Neues von Mario Vargas Llosa: Viele Terroristen und noch mehr Speichel
"Die Enthüllung" erinnert stark an Umberto Ecos siebenten und letzten Roman, der von mehreren Kritikern belächelt wurde.
83 war der Italiener, und er schrieb eine ungewohnt einfache Geschichte mit Berlusconi im Mittelpunkt, der mithilfe seiner eigenen Klatschzeitung die Gegner schreckt bzw. erpresst.
Eco erlaubte sich, kindisch zu sein und notierte in "Nullnummer" auch Gedanken darüber, ob sich Umweltverschmutzung auf die Größe der Penisse auswirkt.
Der Peruaner Mario Vargas Llosa, ebenfalls 83 und Literatur-Nobelpreisträger, beginnt seinen 18. Roman mit lesbischem Sex: "Sie wälzten sich hin und her, küssten einander die Brüste ..."
Später gesellt sich ein seliger Mann hinzu, einer der einflussreichsten Unternehmer Perus ... wir kommen gleich zu ihm, denn eigentlich geht’s ihm gar nicht gut, und man sollte ihm den Spaß gönnen.
Jedenfalls wird sehr viel Speichel ausgetauscht, "geschlürft" wird er, wie man immer wieder bei Llosa lesen kann – öfter als Champagner wird er geschlürft.
Das liest sich, man kann’s erraten, superleicht. Aus 22 Häppchen besteht "Die Enthüllung".
Kein Unterschied
Im Zentrum der Handlung:
Der zuerst erwähnte Unternehmer wird erpresst. Vor Jahren ist er bei einer Orgie mit Prostituierten fotografiert worden, nun zeigt ihm der Chefredakteur des Skandalblattes "Enthüllt" in Lima die Bilder und will Geld, damit er sie nicht veröffentlicht.

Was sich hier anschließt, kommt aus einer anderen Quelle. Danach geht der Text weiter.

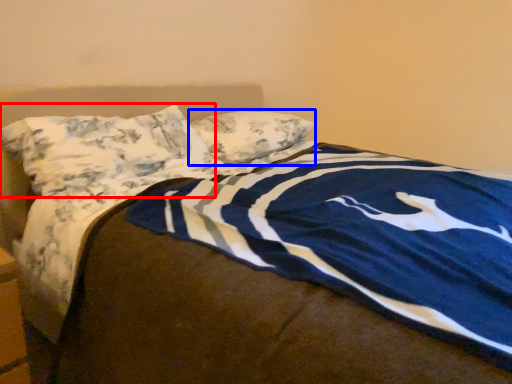
Question: Which object appears closest to the camera in this image, pillow (highlighted by a red box) or pillow (highlighted by a blue box)?

Choices:
 (A) pillow
 (B) pillow

Answer: (A)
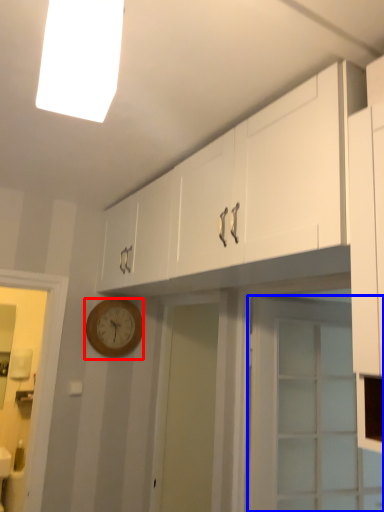
Question: Which object is further to the camera taking this photo, wall clock (highlighted by a red box) or door (highlighted by a blue box)?

Choices:
 (A) wall clock
 (B) door

Answer: (A)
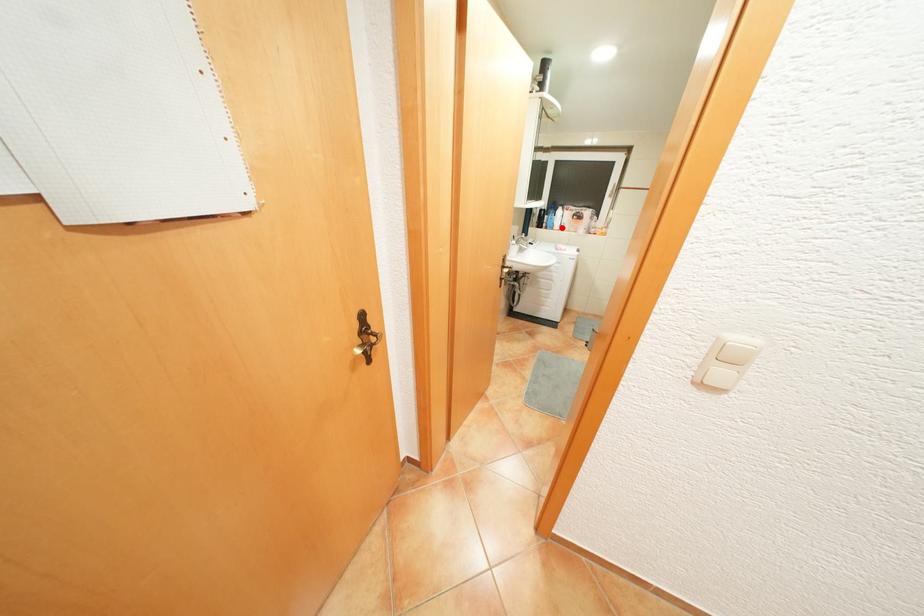
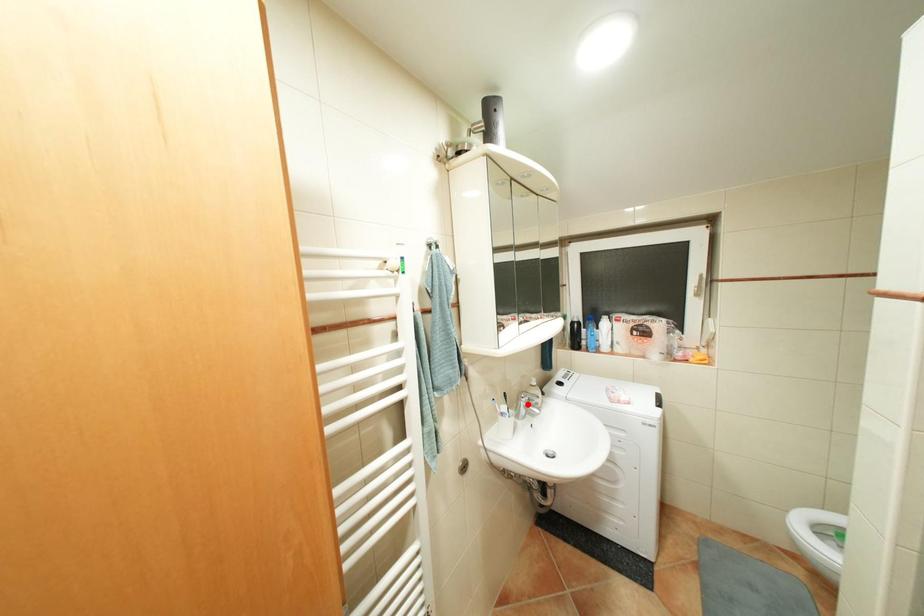
I am providing you with two images of the same scene from different viewpoints. A red point is marked on the first image and another point is marked on the second image. Is the marked point in image1 the same physical position as the marked point in image2?

No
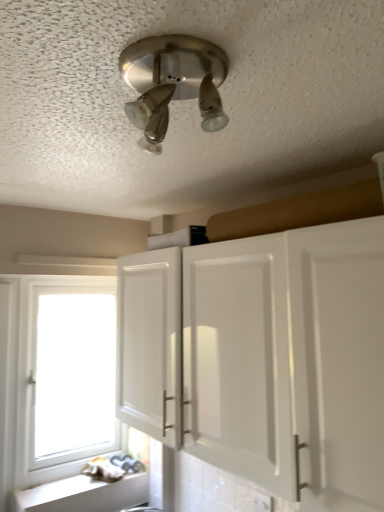
Measure the distance between white matte counter top at lower left and camera.

The distance of white matte counter top at lower left from camera is 1.87 meters.

Locate an element on the screen. white glossy cabinet at center is located at coordinates (289, 360).

What do you see at coordinates (173, 83) in the screenshot? I see `brushed metal light fixture at upper center` at bounding box center [173, 83].

Identify the location of white wood window at lower left. This screenshot has width=384, height=512. (64, 375).

Image resolution: width=384 pixels, height=512 pixels. Find the location of `white matte counter top at lower left`. white matte counter top at lower left is located at coordinates (83, 495).

Considering the sizes of objects white plastic electric outlet at lower center and white matte counter top at lower left in the image provided, who is taller, white plastic electric outlet at lower center or white matte counter top at lower left?

white plastic electric outlet at lower center.

Could you tell me if white plastic electric outlet at lower center is facing white matte counter top at lower left?

No, white plastic electric outlet at lower center is not turned towards white matte counter top at lower left.

Identify the location of electric outlet in front of the white matte counter top at lower left. This screenshot has width=384, height=512. (262, 502).

From a real-world perspective, is white plastic electric outlet at lower center positioned over white matte counter top at lower left based on gravity?

Yes, from a real-world perspective, white plastic electric outlet at lower center is above white matte counter top at lower left.

Between white glossy cabinet at center and white plastic electric outlet at lower center, which one has larger width?

white glossy cabinet at center.

Which object is positioned more to the left, white glossy cabinet at center or white plastic electric outlet at lower center?

white glossy cabinet at center.

Based on the photo, how many degrees apart are the facing directions of white glossy cabinet at center and white plastic electric outlet at lower center?

0.589 degrees.

Is white glossy cabinet at center taller or shorter than white plastic electric outlet at lower center?

In the image, white glossy cabinet at center appears to be taller than white plastic electric outlet at lower center.

Looking at the image, does white plastic electric outlet at lower center seem bigger or smaller compared to brushed metal light fixture at upper center?

In the image, white plastic electric outlet at lower center appears to be smaller than brushed metal light fixture at upper center.

Is the depth of white plastic electric outlet at lower center less than that of brushed metal light fixture at upper center?

No, it is not.

Between white plastic electric outlet at lower center and brushed metal light fixture at upper center, which one appears on the right side from the viewer's perspective?

white plastic electric outlet at lower center.

Would you say white plastic electric outlet at lower center is a long distance from brushed metal light fixture at upper center?

white plastic electric outlet at lower center is far away from brushed metal light fixture at upper center.

Considering the relative sizes of white plastic electric outlet at lower center and white glossy cabinet at center in the image provided, is white plastic electric outlet at lower center smaller than white glossy cabinet at center?

Indeed, white plastic electric outlet at lower center has a smaller size compared to white glossy cabinet at center.

Considering the relative sizes of white plastic electric outlet at lower center and white glossy cabinet at center in the image provided, is white plastic electric outlet at lower center thinner than white glossy cabinet at center?

Yes, white plastic electric outlet at lower center is thinner than white glossy cabinet at center.

Where is `electric outlet located underneath the white glossy cabinet at center (from a real-world perspective)`? The height and width of the screenshot is (512, 384). electric outlet located underneath the white glossy cabinet at center (from a real-world perspective) is located at coordinates (262, 502).

Consider the image. How different are the orientations of white plastic electric outlet at lower center and white glossy cabinet at center in degrees?

0.589 degrees separate the facing orientations of white plastic electric outlet at lower center and white glossy cabinet at center.

Based on the photo, what's the angular difference between white wood window at lower left and white glossy cabinet at center's facing directions?

They differ by 90.2 degrees in their facing directions.

Is white wood window at lower left wider than white glossy cabinet at center?

No, white wood window at lower left is not wider than white glossy cabinet at center.

Is white wood window at lower left shorter than white glossy cabinet at center?

Incorrect, the height of white wood window at lower left does not fall short of that of white glossy cabinet at center.

In the scene shown: Which object is positioned more to the left, white wood window at lower left or white glossy cabinet at center?

white wood window at lower left is more to the left.

Does white glossy cabinet at center appear on the left side of white matte counter top at lower left?

In fact, white glossy cabinet at center is to the right of white matte counter top at lower left.

In the scene shown: Is white glossy cabinet at center oriented towards white matte counter top at lower left?

No.

From a real-world perspective, who is located higher, white glossy cabinet at center or white matte counter top at lower left?

white glossy cabinet at center is physically above.

Would you say white glossy cabinet at center is inside or outside white matte counter top at lower left?

white glossy cabinet at center is spatially situated outside white matte counter top at lower left.

From a real-world perspective, is white wood window at lower left over white plastic electric outlet at lower center?

Yes.

Which point is more forward, (97, 339) or (257, 492)?

The point (257, 492) is in front.

Is white wood window at lower left beside white plastic electric outlet at lower center?

They are not placed beside each other.

You are a GUI agent. You are given a task and a screenshot of the screen. Output one action in this format:
    pyautogui.click(x=<x>, y=<y>)
    Task: Click on the window that appears behind the white plastic electric outlet at lower center
    The image size is (384, 512).
    Given the screenshot: What is the action you would take?
    pyautogui.click(x=64, y=375)

You are a GUI agent. You are given a task and a screenshot of the screen. Output one action in this format:
    pyautogui.click(x=<x>, y=<y>)
    Task: Click on the electric outlet on the right of white matte counter top at lower left
    
    Given the screenshot: What is the action you would take?
    pyautogui.click(x=262, y=502)

This screenshot has width=384, height=512. Identify the location of cabinetry located on the left of white plastic electric outlet at lower center. (289, 360).

Considering their positions, is brushed metal light fixture at upper center positioned further to white matte counter top at lower left than white glossy cabinet at center?

brushed metal light fixture at upper center is positioned further to the anchor white matte counter top at lower left.

Considering their positions, is white glossy cabinet at center positioned closer to white plastic electric outlet at lower center than brushed metal light fixture at upper center?

Based on the image, white glossy cabinet at center appears to be nearer to white plastic electric outlet at lower center.

From the image, which object appears to be farther from white plastic electric outlet at lower center, white glossy cabinet at center or white matte counter top at lower left?

The object further to white plastic electric outlet at lower center is white matte counter top at lower left.

Considering their positions, is white matte counter top at lower left positioned closer to white plastic electric outlet at lower center than white glossy cabinet at center?

white glossy cabinet at center is positioned closer to the anchor white plastic electric outlet at lower center.

Based on their spatial positions, is white plastic electric outlet at lower center or white wood window at lower left closer to white matte counter top at lower left?

Based on the image, white plastic electric outlet at lower center appears to be nearer to white matte counter top at lower left.

Based on their spatial positions, is white glossy cabinet at center or white matte counter top at lower left closer to brushed metal light fixture at upper center?

The object closer to brushed metal light fixture at upper center is white glossy cabinet at center.

Estimate the real-world distances between objects in this image. Which object is closer to brushed metal light fixture at upper center, white plastic electric outlet at lower center or white matte counter top at lower left?

The object closer to brushed metal light fixture at upper center is white plastic electric outlet at lower center.

From the image, which object appears to be farther from white wood window at lower left, white matte counter top at lower left or white plastic electric outlet at lower center?

white plastic electric outlet at lower center is positioned further to the anchor white wood window at lower left.

This screenshot has width=384, height=512. Find the location of `counter top between brushed metal light fixture at upper center and white wood window at lower left from front to back`. counter top between brushed metal light fixture at upper center and white wood window at lower left from front to back is located at coordinates (83, 495).

Locate an element on the screen. counter top between white wood window at lower left and white plastic electric outlet at lower center is located at coordinates (83, 495).

At what (x,y) coordinates should I click in order to perform the action: click on electric outlet between white glossy cabinet at center and white wood window at lower left along the z-axis. Please return your answer as a coordinate pair (x, y). The image size is (384, 512). Looking at the image, I should click on (262, 502).

I want to click on cabinetry between brushed metal light fixture at upper center and white matte counter top at lower left vertically, so click(x=289, y=360).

Es ist wie in Umberto Ecos Roman: Dieser Journalist ist in seinem Genre Gott, und "sein Genre ist Scheiße."
Nein, er bekommt das Geld nicht. Ja, die Fotos werden veröffentlicht. Der böse Chefredakteur – und das überrascht beim Lesen anfangs – wird umgebracht.
Hinter dem Schundblatt steht Vladimiro Montesinos, der Geheimdienstchef Perus zur Zeit der Regierung Alberto Fujimoris (gegen den Vargas Llosa die Präsidentenwahl 1990 verloren hat).
Diktaturen greifen ins Privatleben – man hat einen Thriller vor dem Hintergrundgemälde einer Welt aus Sex, Zynismus, Gewalt, und es ist kaum zu unterscheiden, ob Terrorakte wie Entführungen und Morde von Todesschwadronen der Regierung stammen oder vom "Leuchtenden Pfad".
Am Ende – und das ist ja tatsächlich der Fall – sitzen alle für Jahrzehnte im Gefängnis: Ex-Präsident Fujimori, sein Helfer Montesinos sowie "Leuchtender Pfad"-Chef Abimael Guzmán.
Für den Autor ist das ein Happy End. Stimmt. Für einen Roman von Llosa ist es billig.
Mario Vargas Llosa:
„Die Enthüllung“
Übersetzt von Thomas Brovot.
Suhrkamp Verlag. 301 Seiten. 24,70 Euro.